Relationship-building During Recruiting 

People want to feel as if they are connected and have purpose and value at their job. So one of the best ways to establish that is creating a relationship during the hiring process. At ResMan, we’ve seen remarkable success in having our recruiter follow up with candidates between interviews, asking how the interviews went, answering questions, and giving validation for hesitations or excitement about a position. This goes for candidates who don’t end up being hired and onboarded, as well.  

This relationship helps people feel valued and considered as they’re making career decisions and ultimately, that same validation instills confidence in candidates about how well they will be supported if they come to work for you. Not to mention, even if a candidate is not the right fit, that great first impression will be a motivation to refer others in their network. 

It’s also important to check in with the diversity at your property. Are there pathways for minorities to move up and does that reflect in your offices? You’re interviewing with all kinds of top talent who also have all kinds of backgrounds, and this requires embodying a business that supports the growth of all people at your company. Candidates are more likely to feel confident about you as an employer when they can envision themselves working hard and moving up in the company, just like their peers. Make sure your level of diversity at the property will welcome all candidates. You will see more applications and talent show up. 

Hiring the right fit 

As you are recruiting talent across the board, you want to hire a candidate who has drive, skills, and talent and will be able to support you as the employer. A bad hire can cost much more overall. So how do you figure out the difference during the hiring process? 
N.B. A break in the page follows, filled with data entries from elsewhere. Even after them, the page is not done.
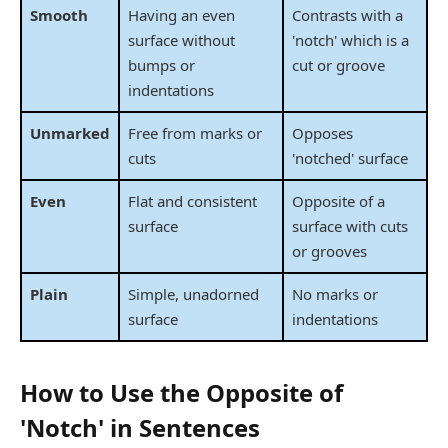
Smooth
Having an even
Contrasts with a
surface without
'notch' which is a
bumps or
cut or groove
indentations
Unmarked
Free from marks or
Opposes
cuts
'notched' surface
Even
Flat and consistent
Opposite of a
surface
surface with cuts
or grooves
Plain
Simple, unadorned
No marks or
surface
indentations
How to Use the Opposite of
'Notch' in Sentences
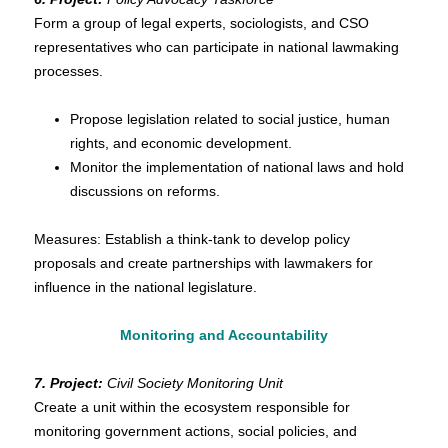
Form a group of legal experts, sociologists, and CSO
representatives who can participate in national lawmaking
processes.
Propose legislation related to social justice, human
rights, and economic development.
Monitor the implementation of national laws and hold
discussions on reforms.
Measures: Establish a think-tank to develop policy
proposals and create partnerships with lawmakers for
influence in the national legislature.
Monitoring and Accountability
7. Project:
Civil Society Monitoring Unit
Create a unit within the ecosystem responsible for
monitoring government actions, social policies, and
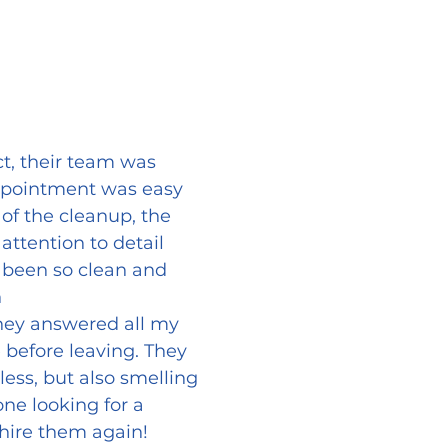
t, their team was
appointment was easy
f the cleanup, the
attention to detail
 been so clean and
n
 They answered all my
 before leaving. They
ess, but also smelling
e looking for a
y hire them again!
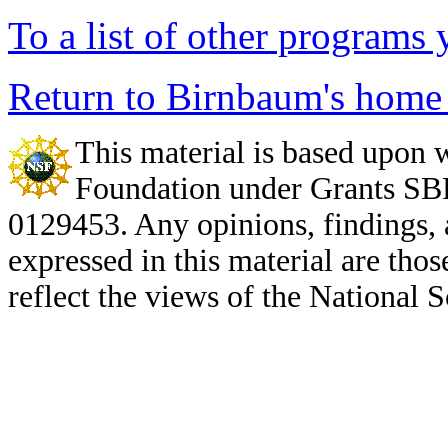
To a list of other program
Return to Birnbaum's home
This material is based upon 
Foundation under Grants S
0129453. Any opinions, findings,
expressed in this material are thos
reflect the views of the National 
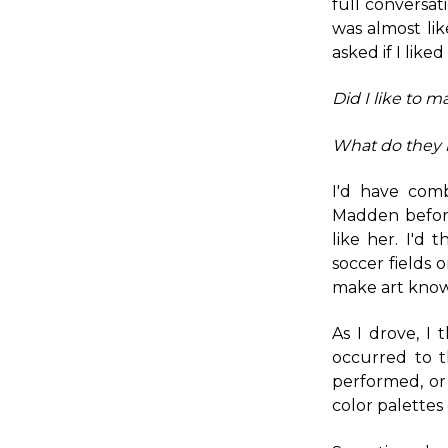
full conversat
was almost li
asked if I like
Did I like to m
What do they 
I'd have com
Madden before
like her. I'd 
soccer fields
make art know 
As I drove, I
occurred to t
performed, or
color palettes 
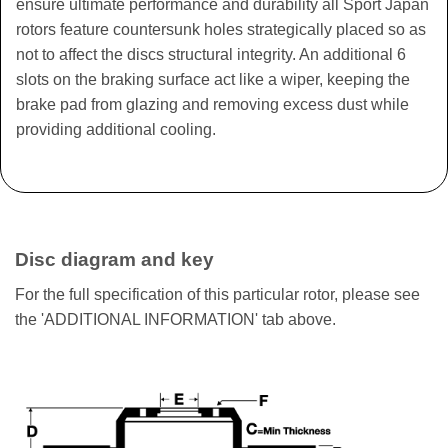
ensure ultimate performance and durability all Sport Japan
rotors feature countersunk holes strategically placed so as
not to affect the discs structural integrity. An additional 6
slots on the braking surface act like a wiper, keeping the
brake pad from glazing and removing excess dust while
providing additional cooling.
Disc diagram and key
For the full specification of this particular rotor, please see
the 'ADDITIONAL INFORMATION' tab above.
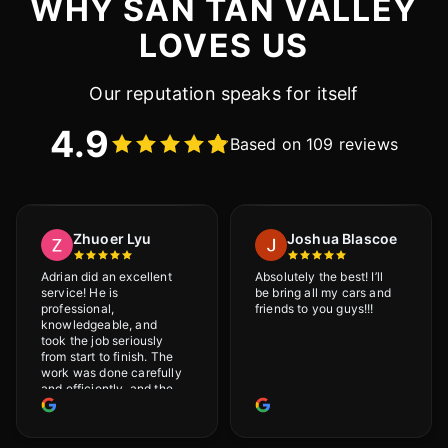
WHY SAN TAN VALLEY
LOVES US
Our reputation speaks for itself
4.9
Based on 109 reviews
Zhuoer Lyu
Joshua Blascoe
Adrian did an excellent
Absolutely the best! I’ll
service! He is
be bring all my cars and
professional,
friends to you guys!!!
knowledgeable, and
took the job seriously
from start to finish. The
work was done carefully
and efficiently, and the
results were very good! I
really appreciate his
attention to detail. I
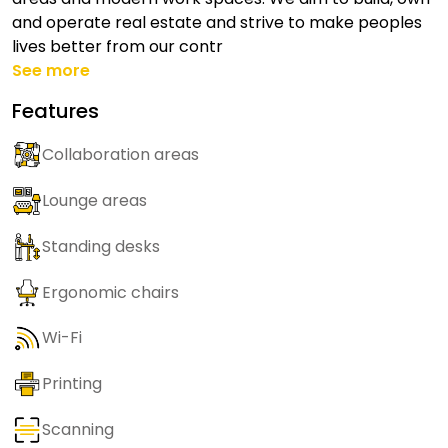
and operate real estate and strive to make peoples
lives better from our contr
See more
Features
Collaboration areas
Lounge areas
Standing desks
Ergonomic chairs
Wi-Fi
Printing
Scanning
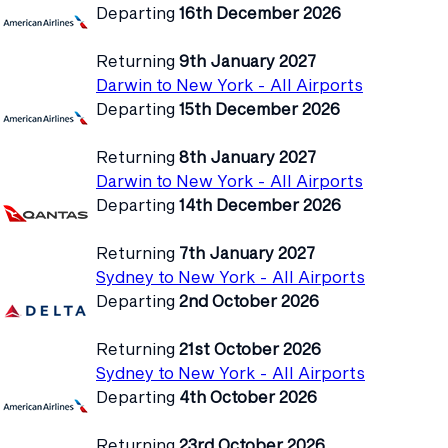
Departing
16th December 2026
Returning
9th January 2027
Darwin to New York - All Airports
Departing
15th December 2026
Returning
8th January 2027
Darwin to New York - All Airports
Departing
14th December 2026
Returning
7th January 2027
Sydney to New York - All Airports
Departing
2nd October 2026
Returning
21st October 2026
Sydney to New York - All Airports
Departing
4th October 2026
Returning
23rd October 2026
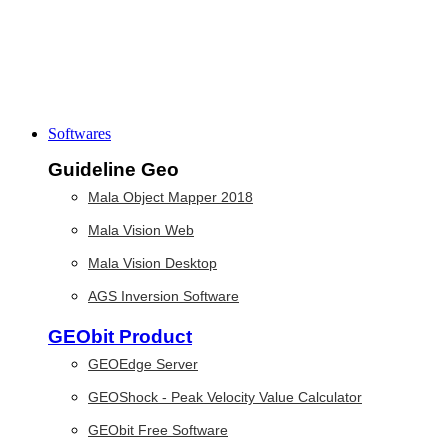
Softwares
Guideline Geo
Mala Object Mapper 2018
Mala Vision Web
Mala Vision Desktop
AGS Inversion Software
GEObit Product
GEOEdge Server
GEOShock - Peak Velocity Value Calculator
GEObit Free Software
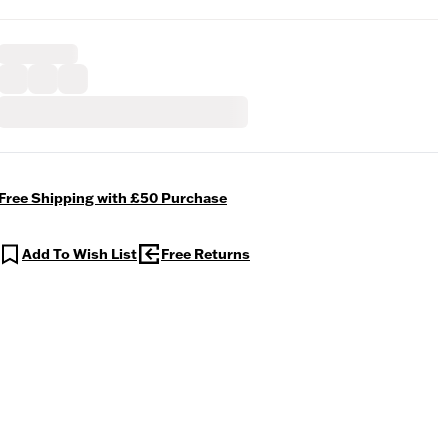
Free Shipping with £50 Purchase
Add To Wish List
Free Returns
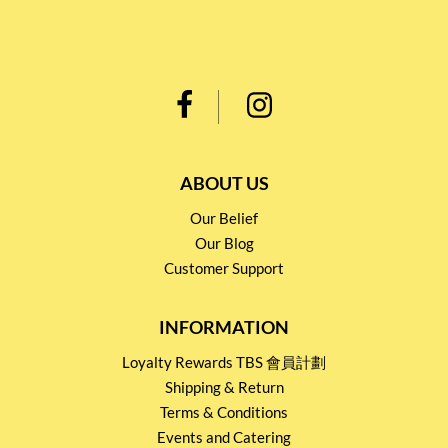
ABOUT US
Our Belief
Our Blog
Customer Support
INFORMATION
Loyalty Rewards TBS 會員計劃
Shipping & Return
Terms & Conditions
Events and Catering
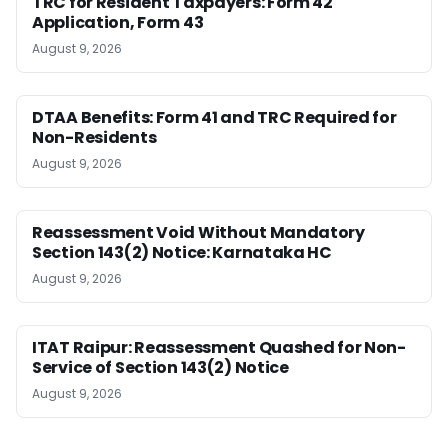
TRC for Resident Taxpayers: Form 42
Application, Form 43
August 9, 2026
DTAA Benefits: Form 41 and TRC Required for
Non-Residents
August 9, 2026
Reassessment Void Without Mandatory
Section 143(2) Notice: Karnataka HC
August 9, 2026
ITAT Raipur: Reassessment Quashed for Non-
Service of Section 143(2) Notice
August 9, 2026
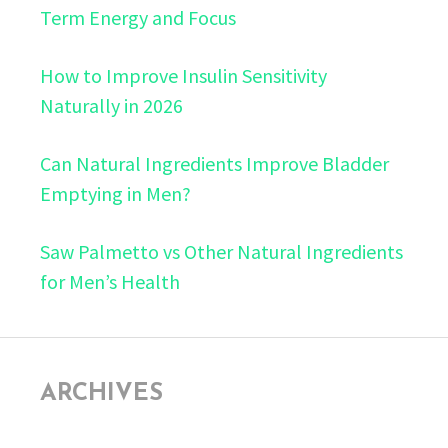
Term Energy and Focus
How to Improve Insulin Sensitivity
Naturally in 2026
Can Natural Ingredients Improve Bladder
Emptying in Men?
Saw Palmetto vs Other Natural Ingredients
for Men’s Health
ARCHIVES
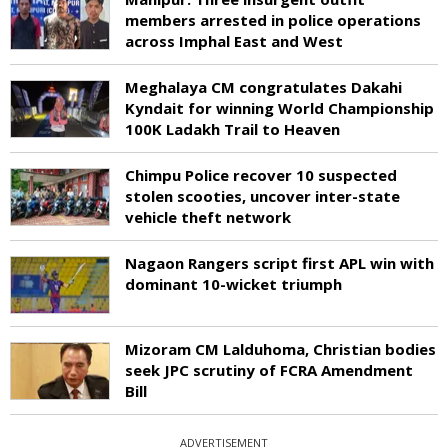
members arrested in police operations
across Imphal East and West
Meghalaya CM congratulates Dakahi
Kyndait for winning World Championship
100K Ladakh Trail to Heaven
Chimpu Police recover 10 suspected
stolen scooties, uncover inter-state
vehicle theft network
Nagaon Rangers script first APL win with
dominant 10-wicket triumph
Mizoram CM Lalduhoma, Christian bodies
seek JPC scrutiny of FCRA Amendment
Bill
ADVERTISEMENT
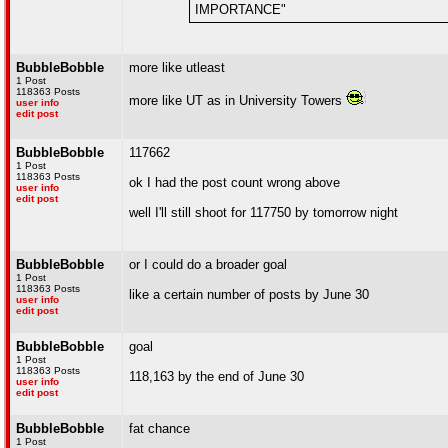
IMPORTANCE"
BubbleBobble
more like utleast
1 Post
118363 Posts
more like UT as in University Towers
user info
edit post
BubbleBobble
117662
1 Post
118363 Posts
ok I had the post count wrong above
user info
edit post
well I'll still shoot for 117750 by tomorrow night
BubbleBobble
or I could do a broader goal
1 Post
118363 Posts
like a certain number of posts by June 30
user info
edit post
BubbleBobble
goal
1 Post
118363 Posts
118,163 by the end of June 30
user info
edit post
BubbleBobble
fat chance
1 Post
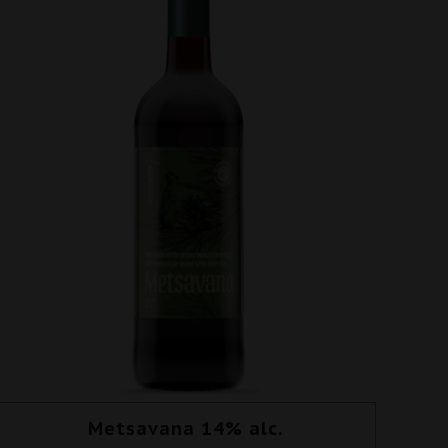
Metsavana 14% alc.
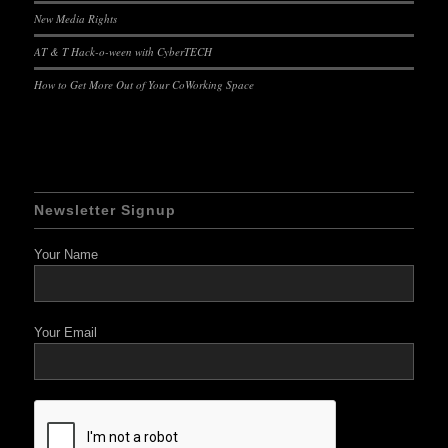
New Media Rights
AT & T Hack-o-ween with CyberTECH
How to Get More Out of Your CoWorking Space
Newsletter Signup
Your Name
Your Email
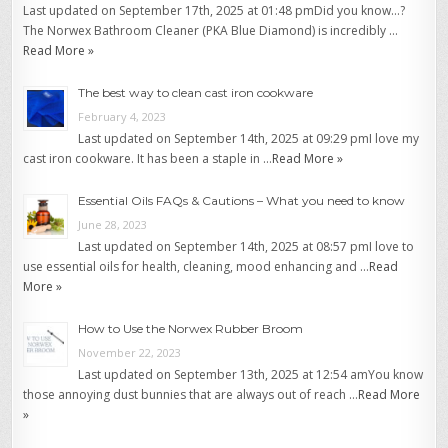
Last updated on September 17th, 2025 at 01:48 pmDid you know…?
The Norwex Bathroom Cleaner (PKA Blue Diamond) is incredibly …
Read More »
The best way to clean cast iron cookware
February 4, 2023
Last updated on September 14th, 2025 at 09:29 pmI love my
cast iron cookware. It has been a staple in …
Read More »
Essential Oils FAQs & Cautions – What you need to know
June 28, 2023
Last updated on September 14th, 2025 at 08:57 pmI love to
use essential oils for health, cleaning, mood enhancing and …
Read
More »
How to Use the Norwex Rubber Broom
November 22, 2023
Last updated on September 13th, 2025 at 12:54 amYou know
those annoying dust bunnies that are always out of reach …
Read More
»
We recommend having a hiring committee created by you as the employer. This hiring committee could be diverse positions in the company that might work closely with this role on a day-to-day basis. Consider creating a collaborative scorecard, listing must-have skills and desired skills. List out soft skills that would potentially be a positive contribution in these positions. 

Creating a scorecard to make note of both critical skills and intangibles with personal notes from interviews can be a wonderful way for the hiring committee to come together and compare before offering a position to the candidate. This helps lower the risk of missing any overlooked qualities that could impact their performance or ability to work at the property. It can also validate and establish consistency for any positive qualities seen by multiple committee members in a candidate. 

It’s also great to consider multi-stage interviews to gather the necessary information in the hiring process. Your first interviews can be done by the hiring committee where you focus more on the qualification of the candidates critical skills, but we encourage taking a different approach for a final interview. 

At ResMan, we include a final stage interview with HR, where we ask questions about the candidate as a person and their character. You might ask questions like, “When was a time in your previous roles where you delighted a customer?” or “Where was a time you and your team had a problem and you contributed to a solution?” to better understand their how they would handle common situations at your property. 

End the interview by asking what they’re passionate about, as this also can give you insight as to what motivates these candidates outside of their job. You’d be surprised at how those answers can connect back to their potential role at your property. 

All in all, recruiting isn’t a process to be taken lightly, especially now. Even with leasing season ahead, be thorough and tactical about how your approach to filling open positions. That investment will come back to you in time and money saved from constant turnover.